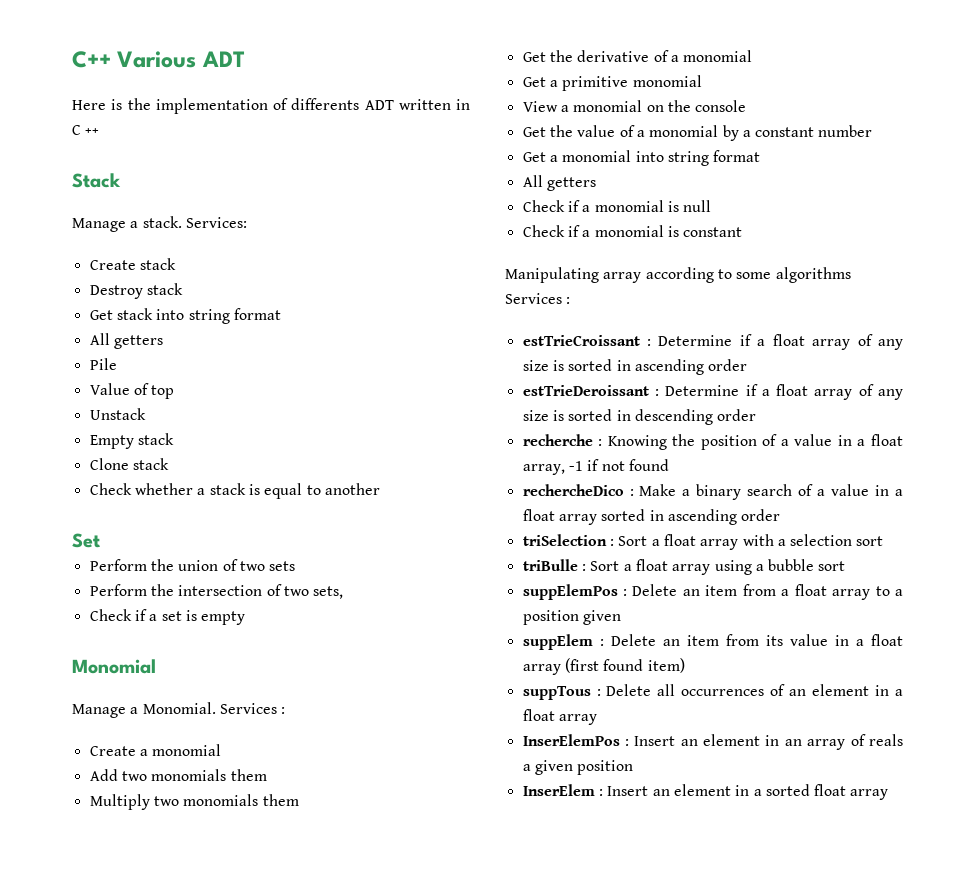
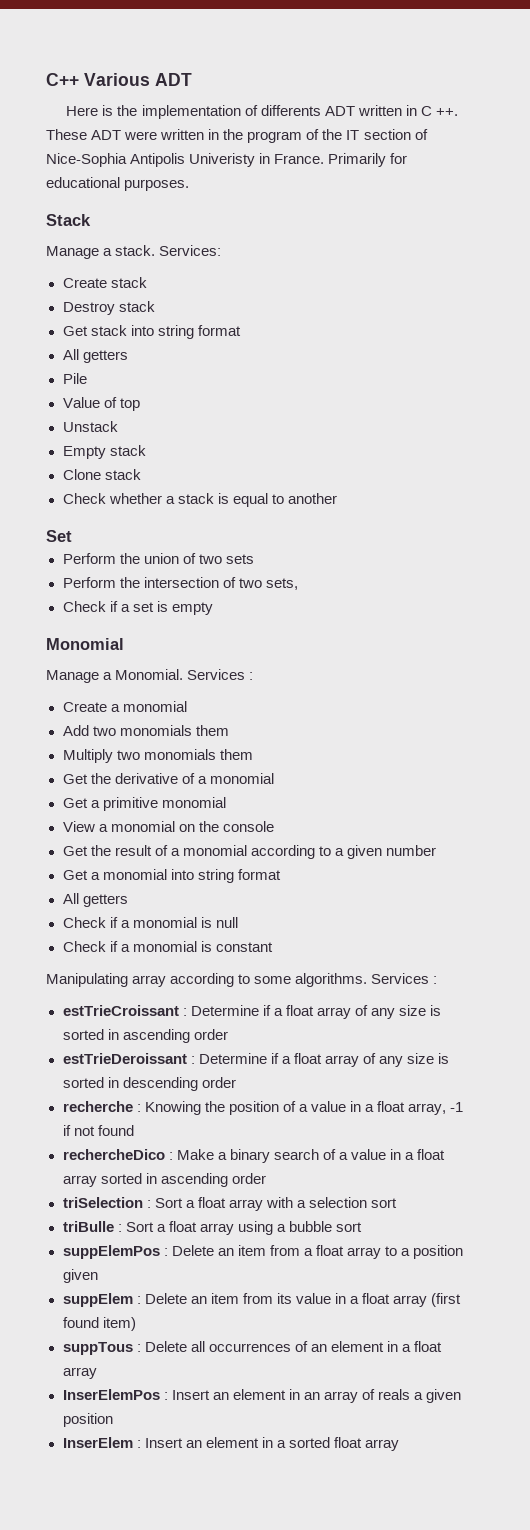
[85,128,100,135] ++ -> [435,108,458,116] [46,129,428,143] [46,153,408,167] [46,177,190,191] ++. These ADT were written in the program of the IT section of Nice-Sophia Antipolis Univeristy in France. Primarily for educational purposes.
[577,125,815,141] value of a monomial by a constant -> [114,845,382,859] result of a monomial according to a given
[775,267,851,283] algorithms -> [295,973,368,987] algorithms.

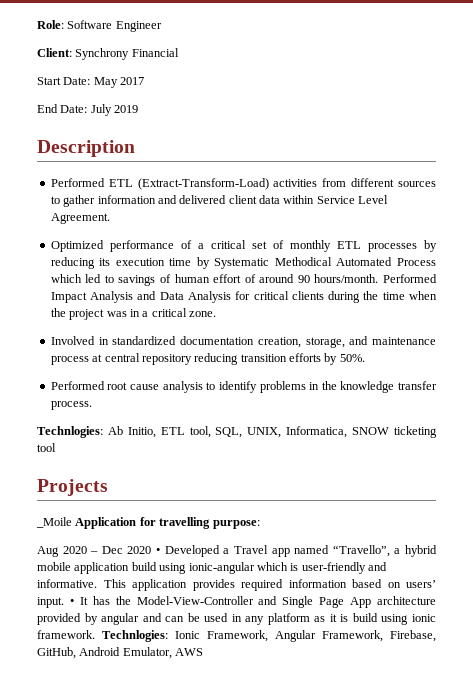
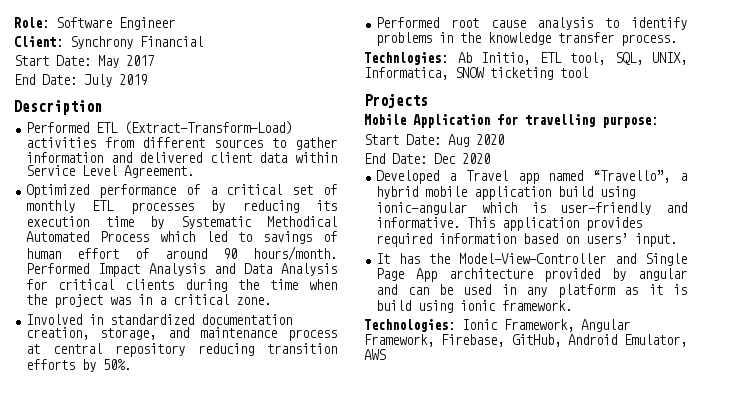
[36,517,72,528] _Moile -> [364,114,406,125] Mobile
(260, 524) none -> [364,134,441,145] Start Date:
[90,551,99,554] – -> [364,153,427,164] // End Date:
[156,548,161,554] • -> (490, 158) //
[69,599,74,605] • -> (678, 240) //
[102,630,168,642] Technlogies: -> [364,319,455,332] // Technologies:

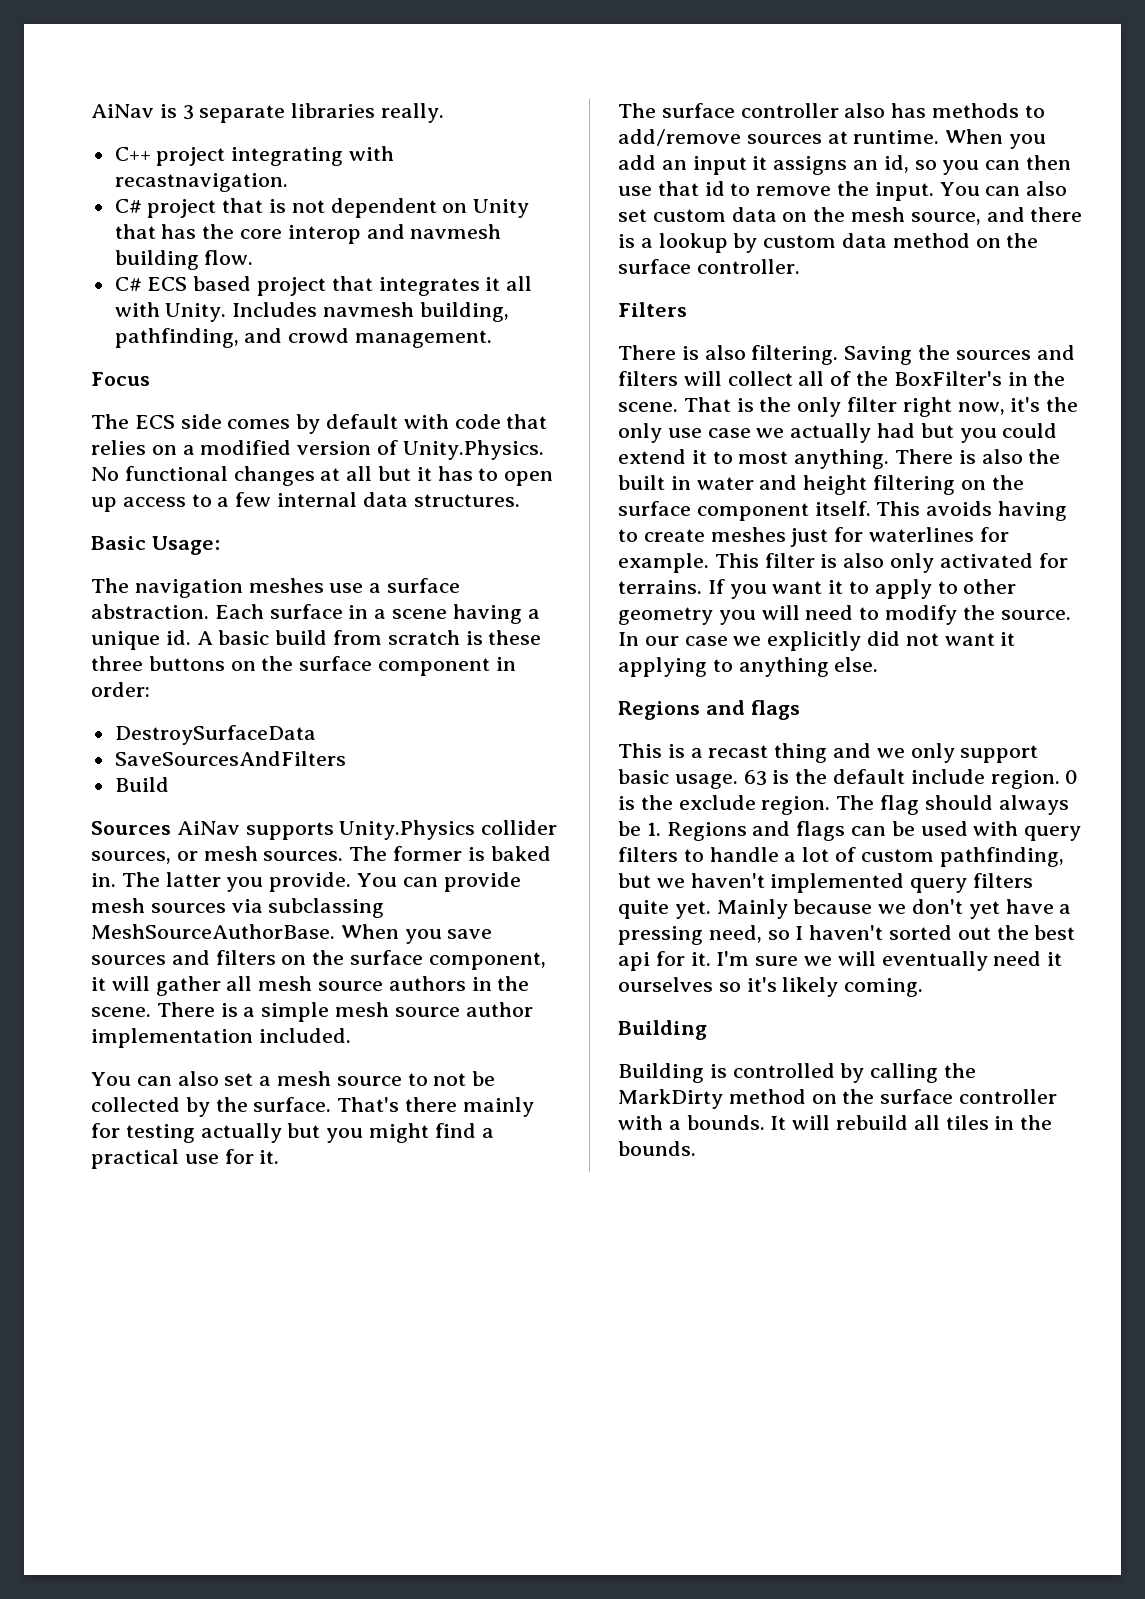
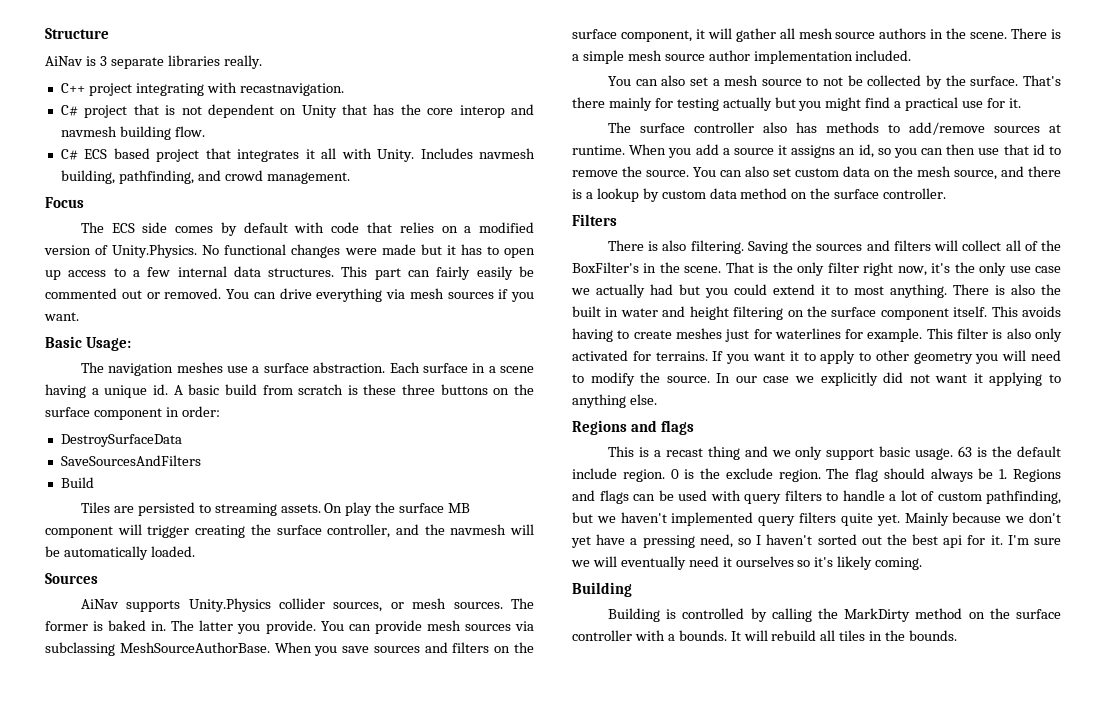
(91, 111) none -> [45,28,109,39] Structure //
[320,466,373,481] at all -> [344,244,416,255] were made
(520, 500) none -> [341,266,535,280] [45,288,534,302] [44,312,79,321] This part can fairly easily be commented out or removed. You can drive everything via mesh sources if you want.
(169, 784) none -> [80,502,471,516] [45,524,534,538] [45,546,195,560] // Tiles are persisted to streaming assets. On play the surface MB component will trigger creating the surface controller, and the navmesh will be automatically loaded.
(171, 828) none -> (98, 578) //
[661,156,747,175] an input -> [722,148,774,155] a source
[874,182,934,201] input. -> [646,170,689,177] source.

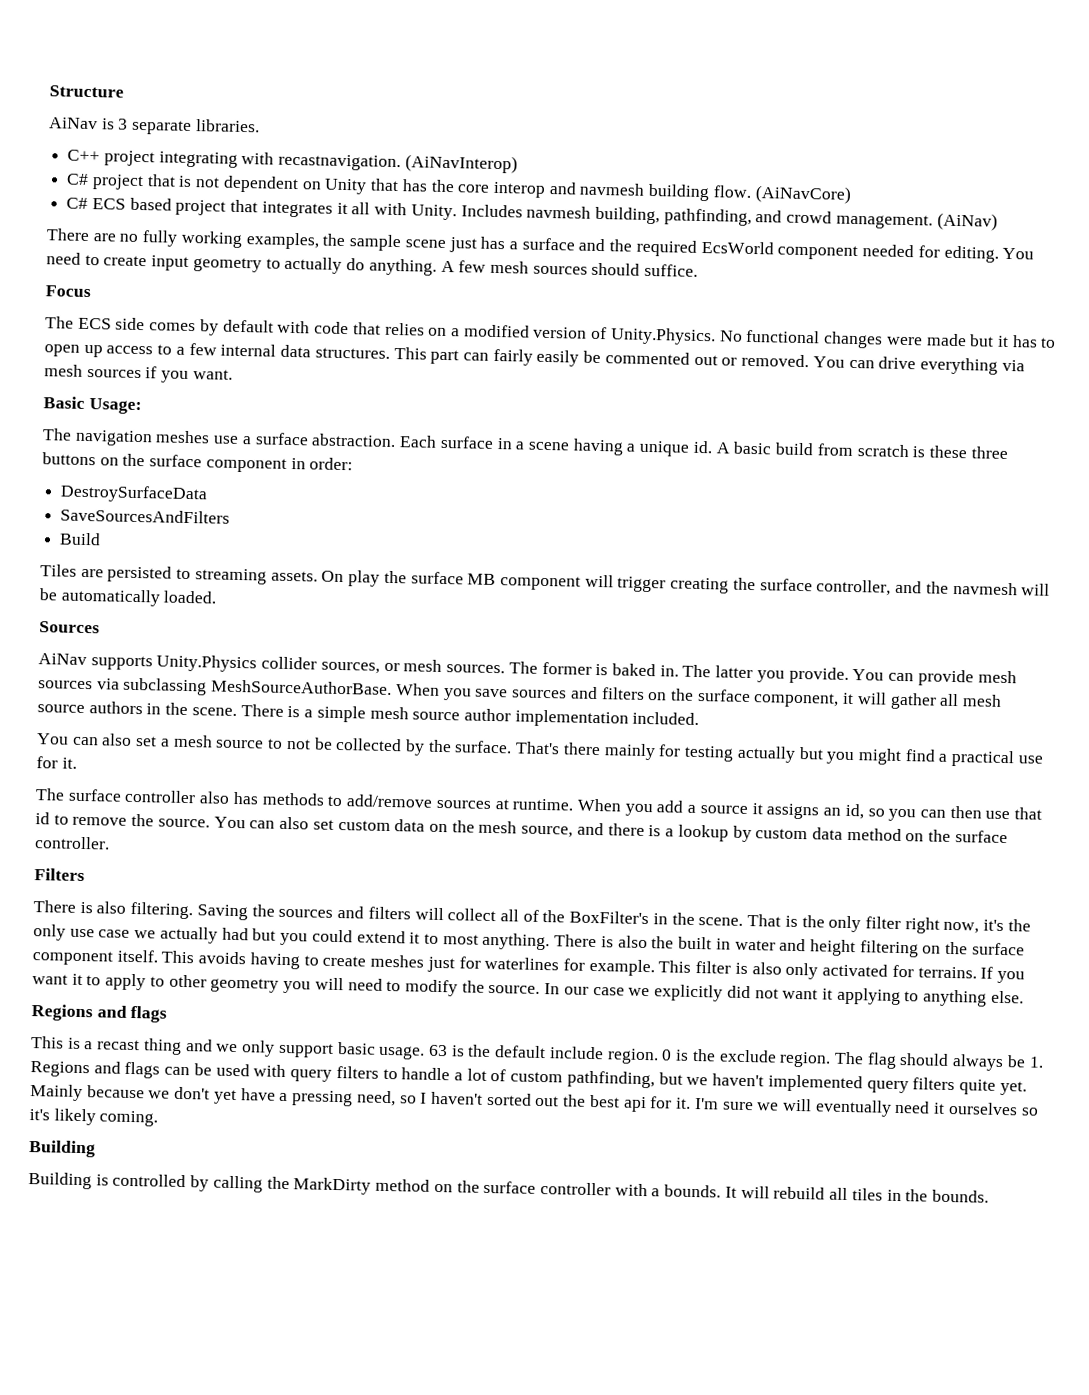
[167,55,262,69] libraries really. -> [195,119,260,133] libraries.
(344, 89) none -> [404,154,518,174] (AiNavInterop)
(205, 131) none -> [754,185,852,204] (AiNavCore)
(350, 178) none -> [936,212,998,231] [46,228,1035,263] [46,252,699,277] (AiNav) // There are no fully working examples, the sample scene just has a surface and the required EcsWorld component needed for editing. You need to create input geometry to actually do anything. A few mesh sources should suffice.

Problem description: Output the material above exactly, but only from the line that carries "[167,55,262,69] libraries really." through the line that carries "(205, 131) none".

Solution for this task:
[167,55,262,69] libraries really. -> [195,119,260,133] libraries.
(344, 89) none -> [404,154,518,174] (AiNavInterop)
(205, 131) none -> [754,185,852,204] (AiNavCore)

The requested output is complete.